Harry J. Anslinger was the the first commissioner of America’s Federal Bureau of Narcotics. At the end of alcohol prohibition, the poor man suddenly found himself without a job and nowhere to put his aggression. Very conveniently he found illegal drugs which had a connection with minority groups, both socially and racially. The US wrote the conventions and dictated them to the UN, which have stood like Moses’ words from God, carved in stone. Despite the fact they have $100 billion thrown at them every year, drug use has gone up. Not only that, but America now has the double hat of prohibiting other countries from breaking the convention, but making billions through their own cannabis industry. It’s a mad hatters tea party. Stopping little countries like Jamaica from exporting cannabis, because they want it in their hands, is sheer hypocrisy. All my reports, to the UN or otherwise, have shown that draconian drug policy doesn’t in any way stop people from taking drugs, it just makes things worse.

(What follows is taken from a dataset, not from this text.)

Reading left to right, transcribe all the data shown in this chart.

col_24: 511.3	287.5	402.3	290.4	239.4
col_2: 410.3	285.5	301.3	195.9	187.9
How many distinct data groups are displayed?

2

What is holding back research into psychedelics?
Money. I’ve had the Beckley Foundation working at the forefront of this field and I’ve done it on almost no money. Researching a schedule one compound is infinitely more expensive as you have to give it in hospital settings. Even a microdose – it’s crazy. I’ve got a lot of life changing studies that I want to do, but I’m sometimes held up by their lack of specificity. These compounds can act in all sorts of different areas and to bring them into regulated licensed medicine you would have to spend millions, potentially even a billion. The Foundation’s exploratory studies in neuro-plasticity and anti-inflammation could in time become treatment for diseases like Alzheimer’s or Parkinson’s, if they were funded properly. Apart from treating physiological illness, the other side of the coin is that psychedelic assisted therapy could enhance wellbeing, helping people to be more creative, productive or spiritual. However, I don’t think the use of psychedelics or cannabis is for everyone. It’s a minority sport, but society should accept that there are a minority that want to explore consciousness and bring back learnings for the rest of us.

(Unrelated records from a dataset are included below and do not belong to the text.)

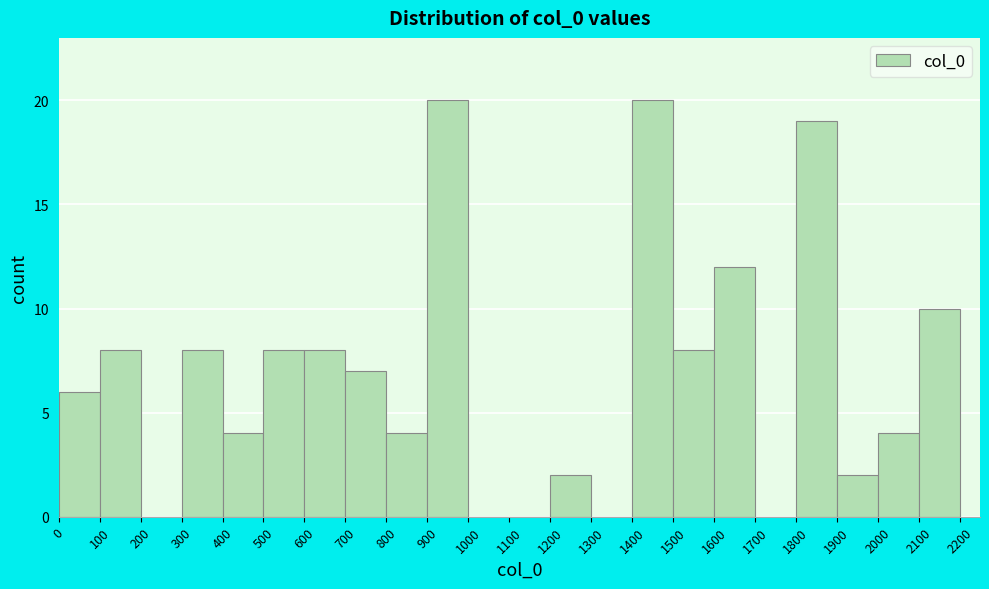

Reading left to right, list every bar in this chart as the range it spans on the x-axis followed by its height. The values are not printed on the chart, so give them approximately, as read against the axis.

0 to 100: 6
100 to 200: 8
200 to 300: 0
300 to 400: 8
400 to 500: 4
500 to 600: 8
600 to 700: 8
700 to 800: 7
800 to 900: 4
900 to 1000: 20
1000 to 1100: 0
1100 to 1200: 0
1200 to 1300: 2
1300 to 1400: 0
1400 to 1500: 20
1500 to 1600: 8
1600 to 1700: 12
1700 to 1800: 0
1800 to 1900: 19
1900 to 2000: 2
2000 to 2100: 4
2100 to 2200: 10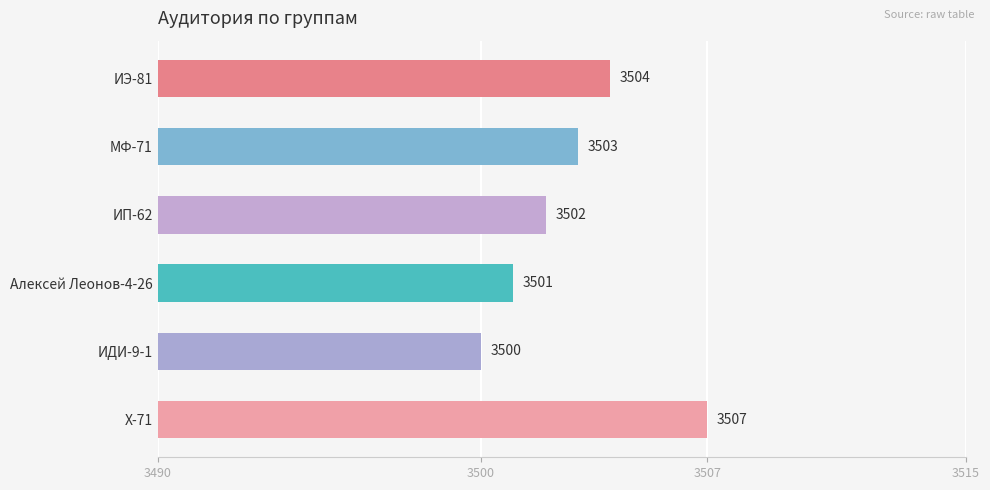

Rank the categories by value from highest to lowest.

Х-71, ИЭ-81, МФ-71, ИП-62, Алексей Леонов-4-26, ИДИ-9-1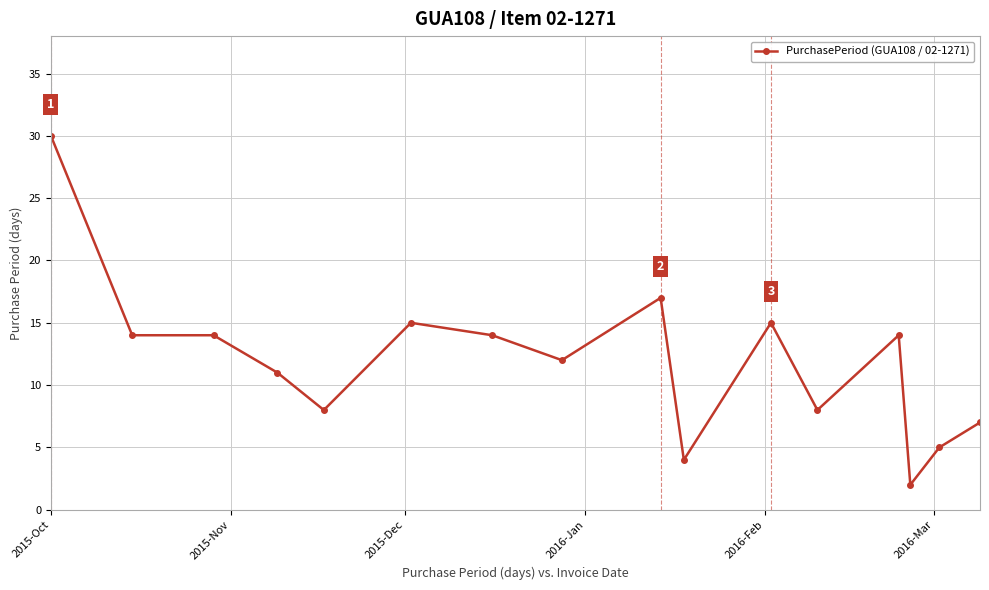

What is the maximum value shown in the chart?

30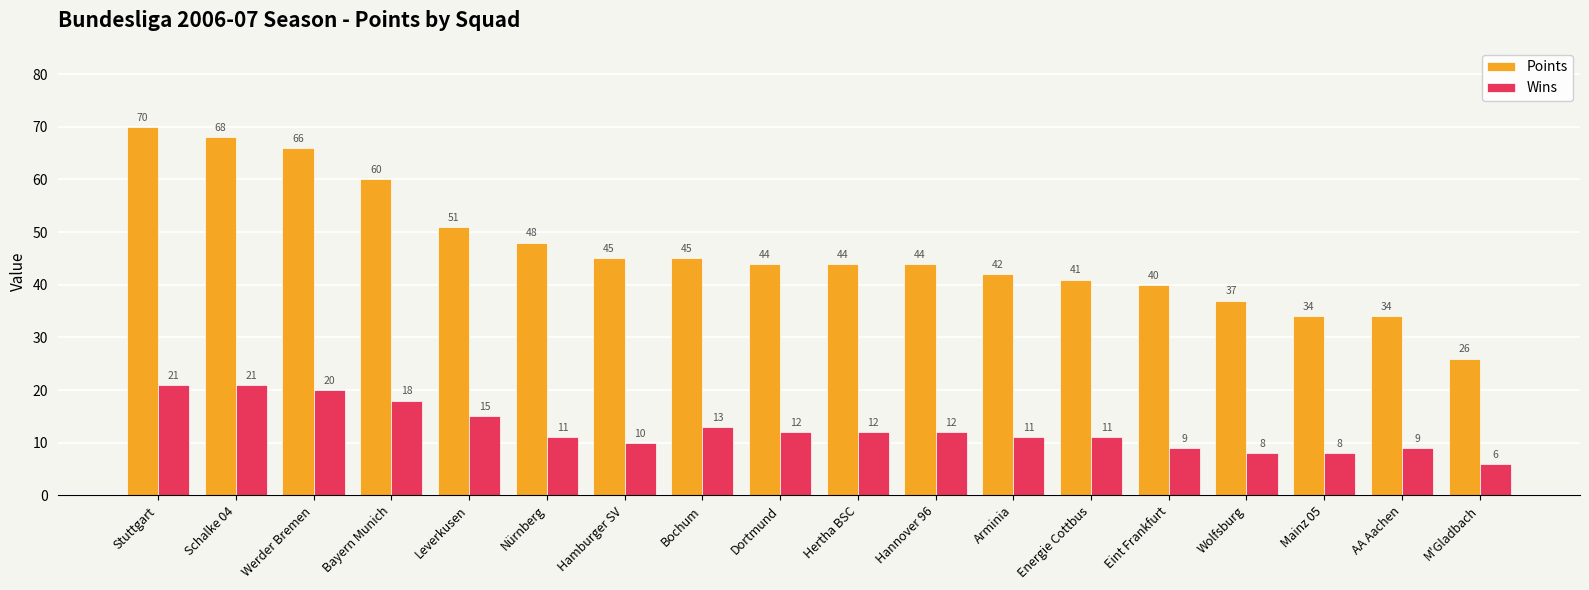

Is the value of Wins at Eint Frankfurt greater than the value of Points at Hannover 96?

No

In an ideal world, what does the future of drug legislation look like in the UK?
Decriminalising all drugs is the first, obvious step. We only have to follow the leadership of Portugal to see the how successful that is. Second, rescheduling or reclassifying drugs, which controls how they’re used and who can prescribe them. For thousands of years people have been using psychedelics and cannabis for medical advantage, it’s just ignorant and wrong to say they haven’t. LSD and psilocybin are among some of the best benign substances known to man – you can dose LSD several thousand times more than the normal dose and it doesn’t kill or hurt a person, it just comes on much stronger. That’s very unique. Alcohol and heroin, for comparison, have a very small gap between what you can take and what kills you. We need to build a new drug policy which is based on minimising harms and optimising potential. That demands a new perspective without unnecessary control.
How can we create more mature and meaningful public conversations about psychoactive substances?

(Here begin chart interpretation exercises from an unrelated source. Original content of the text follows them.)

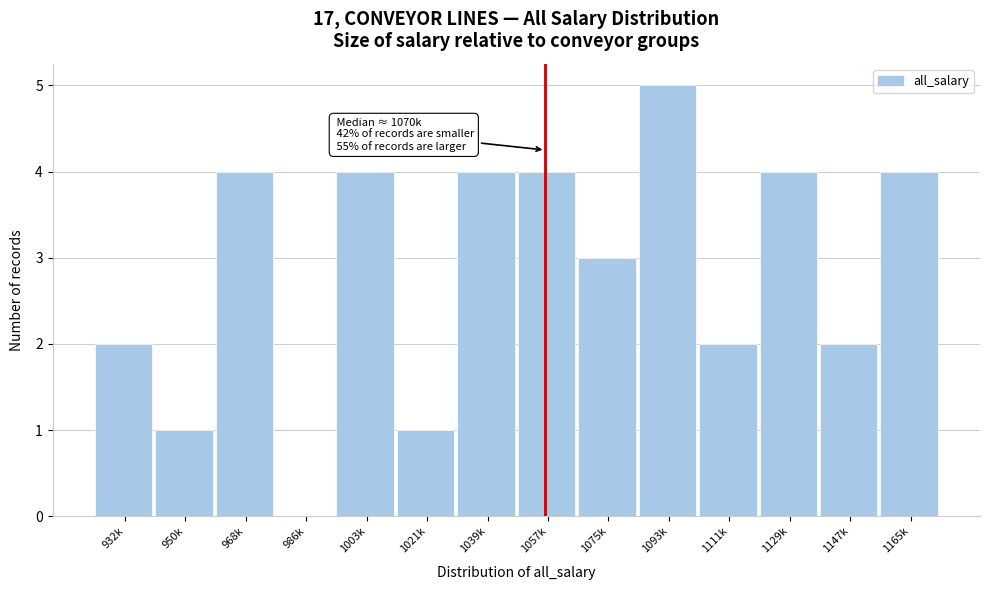

Reading right to left, extract all data points from this chart.

1165k=4	1147k=2	1129k=4	1111k=2	1093k=5	1075k=3	1057k=4	1039k=4	1021k=1	1003k=4	986k=0	968k=4	950k=1	932k=2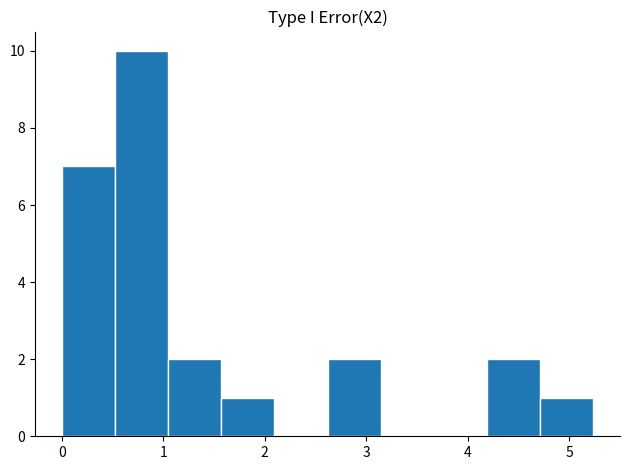

Reading left to right, transcribe this chart: for each bar, give the range it covers on the x-axis and its height. Neither the bar edges nor the heights are printed on the chart, so give them approximately, as read against the axes.

0.0 to 0.5: 7
0.5 to 1.0: 10
1.0 to 1.6: 2
1.6 to 2.1: 1
2.1 to 2.6: 0
2.6 to 3.1: 2
3.1 to 3.7: 0
3.7 to 4.2: 0
4.2 to 4.7: 2
4.7 to 5.2: 1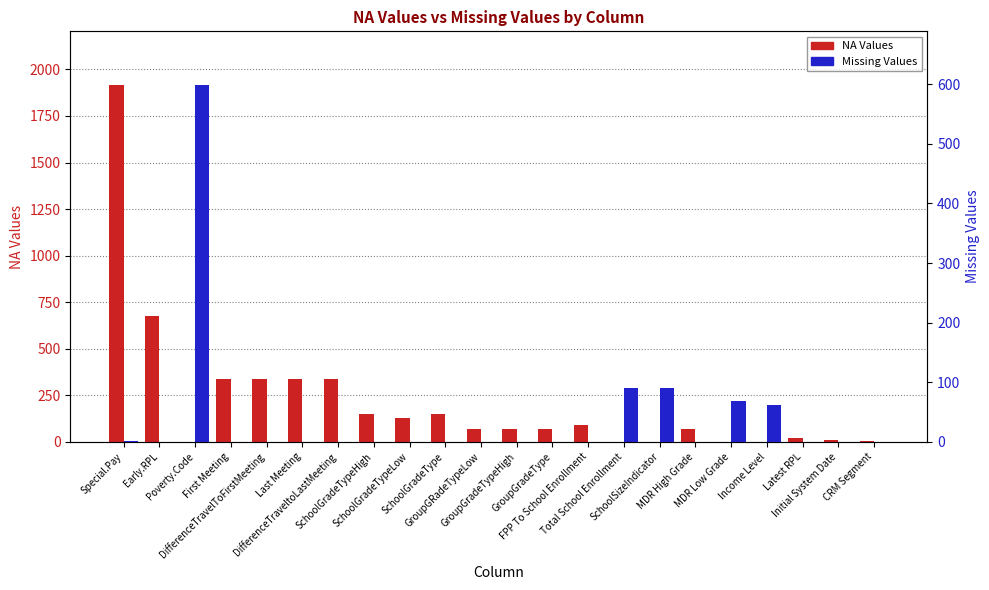

Rank the series at Poverty.Code from lowest to highest value.

NA Values, Missing Values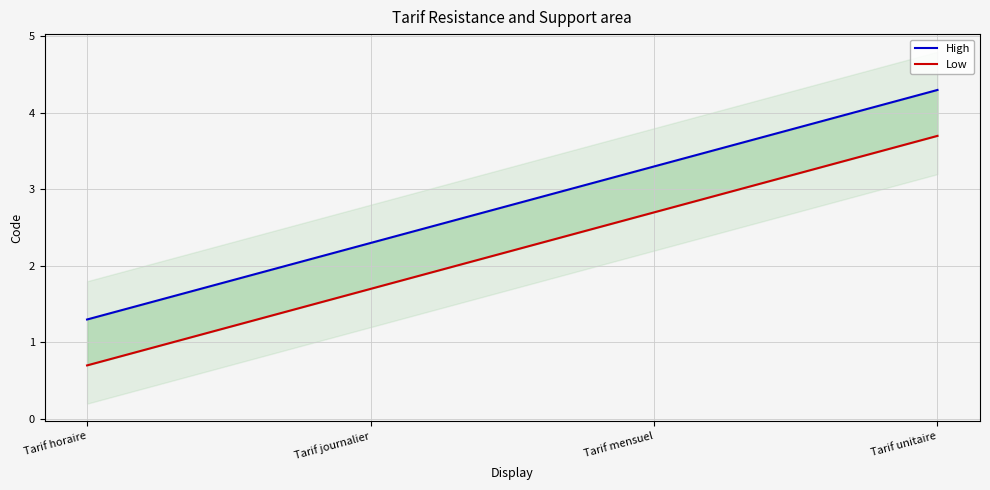

Reading right to left, transcribe all the data shown in this chart.

High: 4.3	3.3	2.3	1.3
Low: 3.7	2.7	1.7	0.7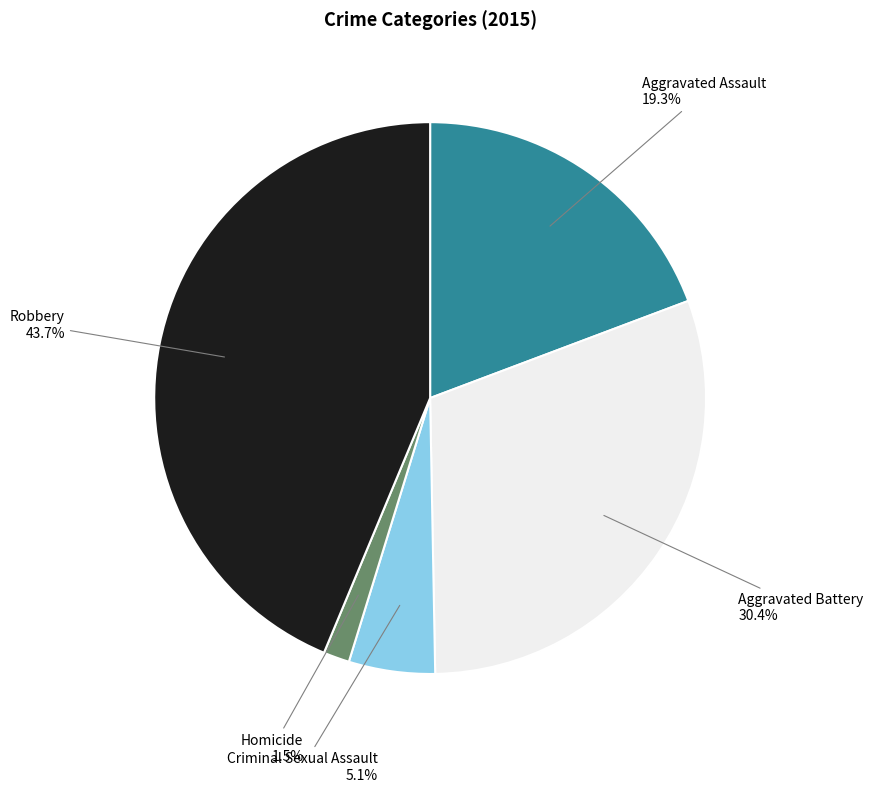

Is Criminal Sexual Assault the majority of the pie?

No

The only way to overcome the taboo is to approach it through the very best science. Science is the new religion – if you can show through evidence how these things work and how they can benefit us, people will see the truth. The other thing is good publicity. For the past half century, Americans have grown up with an image of a fried egg sizzling in a pan – with someone saying ‘this is your brain’ – they’re terrified! Every death from MDMA has been front page news – despite the fact that roughly 7 million people die from tobacco a year. It’s wilful misinformation. However, I think there’s been a tidal shift in acceptance over last three years and we can’t turn back now. We’ve got the means at our fingertips if we continue with the research.